The “lazy argument” is an argument against the deterministic views of the Stoics. The Stoics believe that all events are pre-determined and that human beings have no real control over what is to be their fate. The “lazy argument” suggests that if such a view is held, a person does not need to do anything to worsen or improve their condition or situation because what is to be is already determined. The example given is of a person who is ill. “Lazy argument” claims that if the Stoic belief of determinism is to be held true, then the sickly person does not need to do anything to improve his/her condition such as taking medications or consulting a doctor because whether or not they do such things, the person is already “fated” toward further illness or improvement. This presents a potential problem for the Stoics because it creates a hole in the deterministic belief.
The Stoics’ response to this argument is presented by Chrysippus. He criticizes the “lazy argument” by stating that while certain events such as birth and time of death are fated, others are co-fated. An example of this would be a wrestler or boxer. If it is stated that Mohammad Ali will be boxing for the heavyweight title of the world, someone cannot say he will be doing so “whether there is an opponent or not.” If Mohammad Ali is fated to be boxing for the heavyweight title, then it is both fated that he will be boxing for the heavyweight title and that there will be an opponent he will be facing.
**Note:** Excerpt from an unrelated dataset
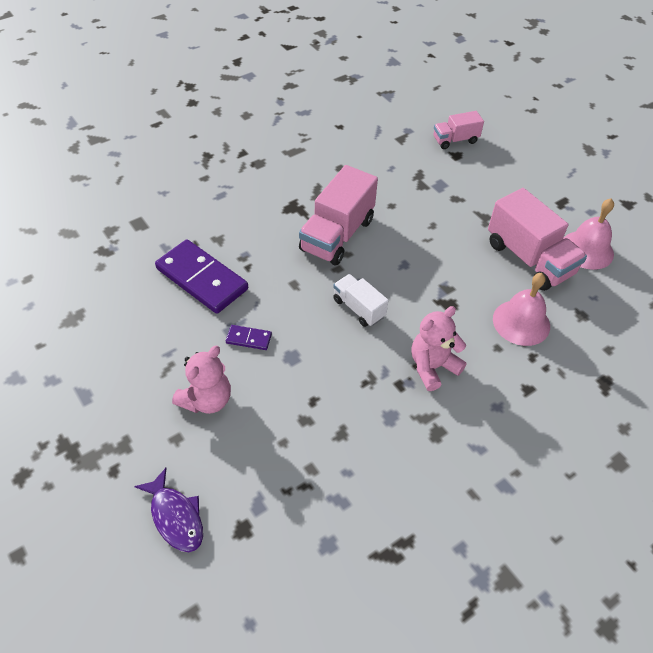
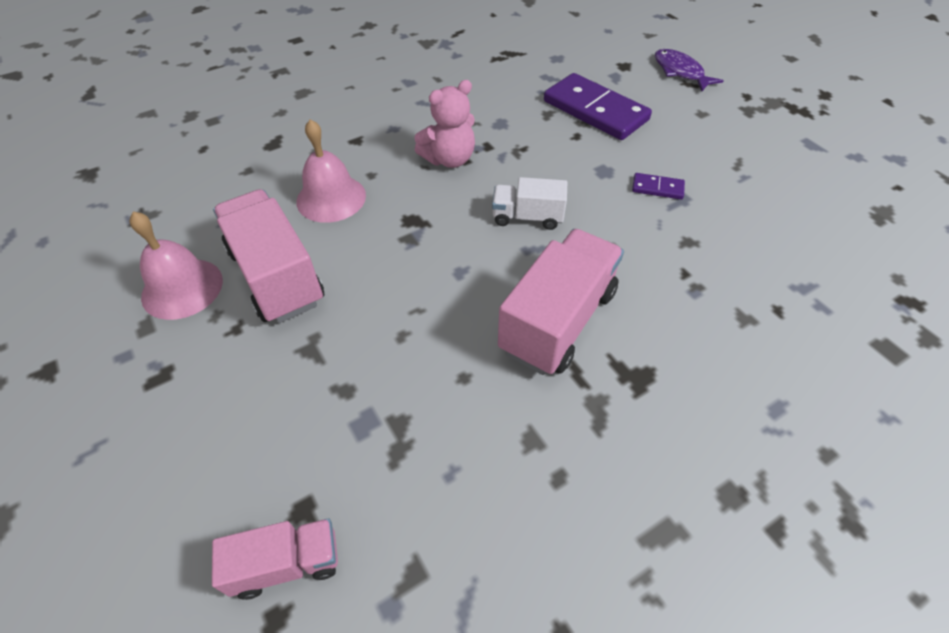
camera: 175 degrees left, 0 degrees up
(202, 279) = (743, 257): purple domino -> purple domino (595, 110)
(207, 400) = (684, 138): pink teddy bear -> none
(359, 308) = (527, 217): white truck -> white truck turned 135 degrees clockwise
Similarly, it is the case with the sickly person. If the sickly person is fated to get well, then by necessity it will be fated that the sickly person will take some course of action to get well such as taking medications, and that the sickly person will get well. It cannot be the case that the sickly person will get well regardless of whether the sickly person takes medications or not. The events are co-fated.
Carneades claims the initial formation of the “lazy argument” to be improperly framed, and so presents an argument against which he believes no Stoic response can stand. He defines fate as synonymous with the connection of antecedent causes. Seeking to prove that not everything that happens is according to fate, Carneades exposes a contradiction between the notions that since everything happens according to necessity (due to connections between antecedent causes) nothing is in our power and the fact that there are some things that are in our power. Since this contradiction is present, it must be true that not all things have antecedent causes and therefore, not all events that happen are due to fate. Considering Carneades does not elaborate on the types of things he claims we do have power over and/or we do not have records of his examples, this argument is extremely weak. If this is the case, how can it be claimed that we absolutely have power or control over some things? Even if one claims that there are some things we have power over, it can still be possible that such a claim is simply an illusion due to one’s inability to grasp possibilities outside of one’s sense of perception. How can such a claim be clear of all doubt and be absolute? Even if one claimed to prove determinism wrong through some spontaneous actions, those actions could still be proven to be deterministic. I assume that the Stoics’ response to Carneades would be similar to mine, with a form of co-fatality. For example, Stoics might claim that some person X (Carneades) is co-fated to try to prove determinism wrong at some time Z by some action Y. Regardless of the content of Y, it is fated that person X would try to prove determinism wrong at some time Z and it is fated that person X would do some action Y at some time Z. Therefore, co-fatality still stands. Co-fatality, then, appears to be an extremely effective response by the Stoics to the “lazy argument.”